Абдалле захотелось-таки спуститься с нар, но он не решался и только издали смотрел на товарища Михаила — что же ответит?
Васильев не впервые приходил в этот барак. Он знал многих рабочих в лицо: вот молчаливый Буранов, вот черноглазый Хачатур.
Но если Хачатур весь на виду, то Буранов оставался для Михаила загадкой. Трус? Непохоже вроде. Жаден? Это возможно — из села ведь. Бывает, для таких собственность — цель всей жизни. Слишком уж бедны. Михаил незаметно присматривался к Буранову.
На вопрос Хачатура Михаил ответил спокойно:
— Проблему заработной платы Бакинский комитет РСДРП всесторонне обсудил и решил так. Помесячно заработная плата должна быть; чернорабочим, дрогалям, кучерам, конюхам и караульщикам — двадцать пять рублей; рабочим буровых партий и ведерщикам — двадцать шесть рублей; масленщикам и тарталыцикам — двадцать восемь рублей; кочегарам и тормозчикам — тридцать рублей.
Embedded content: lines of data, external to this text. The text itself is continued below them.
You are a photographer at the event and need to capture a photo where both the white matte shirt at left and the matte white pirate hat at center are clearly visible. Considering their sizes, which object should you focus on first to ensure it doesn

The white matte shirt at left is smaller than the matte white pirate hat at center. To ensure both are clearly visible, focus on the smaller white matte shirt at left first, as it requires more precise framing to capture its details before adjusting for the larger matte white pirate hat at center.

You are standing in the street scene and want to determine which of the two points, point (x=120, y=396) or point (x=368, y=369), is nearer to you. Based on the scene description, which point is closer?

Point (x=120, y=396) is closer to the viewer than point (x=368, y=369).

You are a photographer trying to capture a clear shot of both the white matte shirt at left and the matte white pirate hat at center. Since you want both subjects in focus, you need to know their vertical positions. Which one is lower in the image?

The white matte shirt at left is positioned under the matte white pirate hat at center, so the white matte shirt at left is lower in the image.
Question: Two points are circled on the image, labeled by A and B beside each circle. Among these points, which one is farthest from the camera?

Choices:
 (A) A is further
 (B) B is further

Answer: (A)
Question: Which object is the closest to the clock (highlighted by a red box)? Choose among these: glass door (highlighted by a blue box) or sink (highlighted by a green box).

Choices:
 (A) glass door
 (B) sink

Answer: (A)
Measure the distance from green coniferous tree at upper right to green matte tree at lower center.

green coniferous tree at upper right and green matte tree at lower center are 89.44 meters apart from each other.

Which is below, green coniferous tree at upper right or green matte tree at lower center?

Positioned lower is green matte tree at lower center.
Абдаллу аж обожгло: хорошо бы! Его только удивило, что кочегарам и тормозчикам по тридцать рублей. Это за что же им больше, чем ему, тарталыцику?
Остального Буранов не слушал. Он уже считал, сколько это получится в год, если по двадцати восьми рублей в месяц получать.
И вдруг услыхал свою фамилию.
— Чего — Буранов? — словно спросонья спросил он.
— Пойдешь делегацией от рабочих?
— Какой еще делегацией? Куда идти-то?
— К хозяину, — сказал старый буровик. — Насчет требований.
— А я тут при чем? Вам надо — вы и идите. Я вашего разговору не слыхал и слышать не хочу.
Он повернулся на другой бок, словно снова спать собрался. А все-таки слушал:
— Я ж говорил — труслив Алексей.
— Да уж работяга, его на промысле уважают.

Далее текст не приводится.